Каа ушёл. Некоторое время нам пришлось провести в жутком логове Дока и наблюдать за их работой. То ещё зрелище — крики, отрезанные конечности, органы. Док занимался усовершенствованием человеческих тел, ставил киберимпланты. Интересно, какой капитал он успел себе сколотить?
Скажу честно — процедура эта не из дешёвых. И если Док действительно богат, то почему он живёт в этой дыре?
В то время мне было трудно понять его логику. В тот период жизни мне казалось, что деньги могут решить все мои проблемы.

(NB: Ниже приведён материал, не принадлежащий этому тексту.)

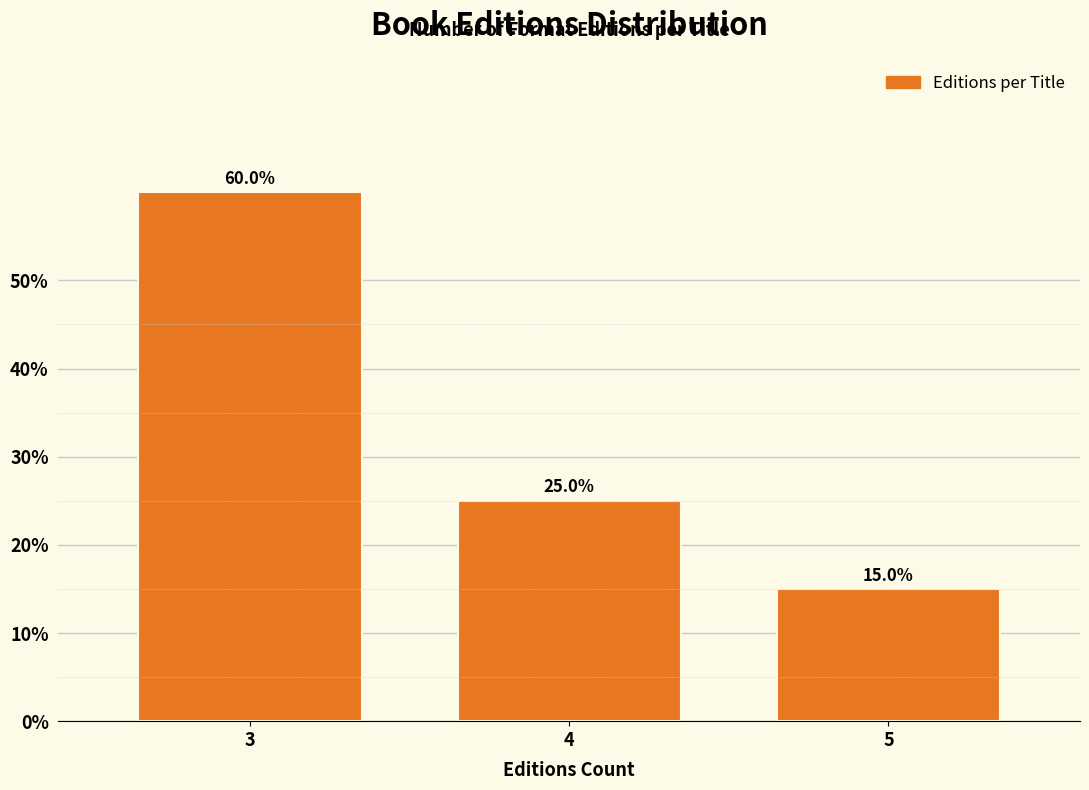

Reading left to right, transcribe all the data shown in this chart.

3=60	4=25	5=15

Это оказалось ложью.
Деньги не решают проблемы — они их создают.
Лу ничего не ела пять дней и ни с кем не разговаривала. Я питалась джанк-фудом, который приносили Каа и Чарли. То, что готовил Железяк для Дока и ассистента, я есть стеснялась — да и, честно говоря, побаивалась.
Чарли сказал, что церковь хочет сотрудничать с «Дайко», что мы теперь будем поставлять им большие партии кета. Это должно было принести секте гигантскую прибыль.
Я сразу почувствовала, что в этом деле что-то нечисто.
Хотя Каа и Чарли твердили обратное, да и все в «Дайко», кажется, были в восторге от этой идеи.
Деньги делают больно.
Через несколько недель мы с Лу впервые вышли на улицу. Первое, что мы увидели — огромного призрака, который плыл по воздуху нам навстречу, держа гигантский тесак. Он безразлично миновал нас.
Пройдя пару кварталов, мы увидели кроссовки наших родителей, висящие на проводах.
Это означало, что член секты умер.
Это значило, что чужим здесь не рады.
Кроссовки вешали на провода как оберег от людей в погонах — в знак того, что душа умершего сектанта навсегда останется в гетто и будет охранять своих братьев и сестёр.
Лу на кроссовки отреагировала безразлично. Кажется, и так всё было понятно.
С того дня прошло уже больше десяти лет, но вспоминая его, я до сих пор не могу сдержать слёз.
Меня зовут Нава.
Я из секты.
И на мой четырнадцатый день рождения Псайко подарил мне смерть моих родителей.